→ **Assignment**
Write only the number of lines in the data that contain the word "החירות".

→ **Records for the task**

########

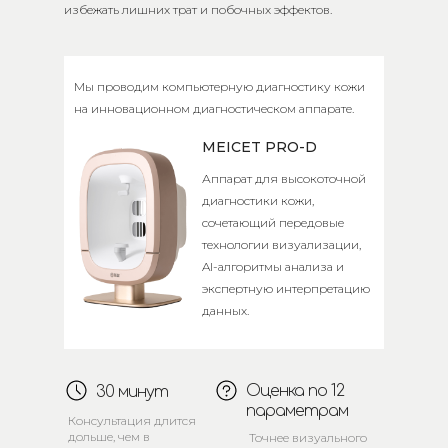
избежать лишних трат и побочных эффектов.
Мы проводим компьютерную диагностику кожи
на инновационном диагностическом аппарате.
MEICET PRO-D
Аппарат для высокоточной
диагностики кожи,
сочетающий передовые
технологии визуализации,
AI-алгоритмы анализа и
экспертную интерпретацию
данных.
Оценка по 12
30 минут
параметрам
Консультация длится
дольше, чем в
Точнее визуального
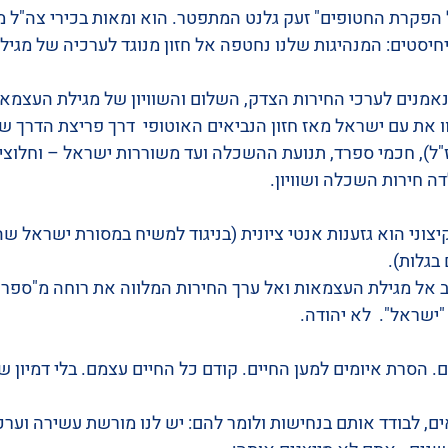
 הפקרת החטופים" זעק גלנט המתפטר. הוא ומאות בכירי צה"ל מ
יסטים: המנהיגות שלנו נחטפה אל חזון מנוגד לערכיה של מגיל
נאמנים לערכי החירות הצדק, השלום והשוויון של מגילת העצמאות
 את עם ישראל מאז חזון הנביאים האוטופי  דרך פריצת הדרך ש
), חכמי ספרד, תנועת ההשכלה ועד משוררות ישראל – וחלוצי "חו
ה חירות השכלה ושוויון. 
צוני הוא גזענות אנטי ציונית (בניגוד למשיח במסורת ישראל שה
גלות). 
ב אל מגילת העצמאות ואל ערך החירות המלווה את רוחה מ"ספר 
ישראל".  לא יהודה.
 הסרת איומים למען החיים. קודם כל החיים עצמם. בלי דמיון שו
ם, לבודד אותם בנחישות ולומר להם: יש לנו מורשת עשירה וערכי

########

→ **Worked solution**
2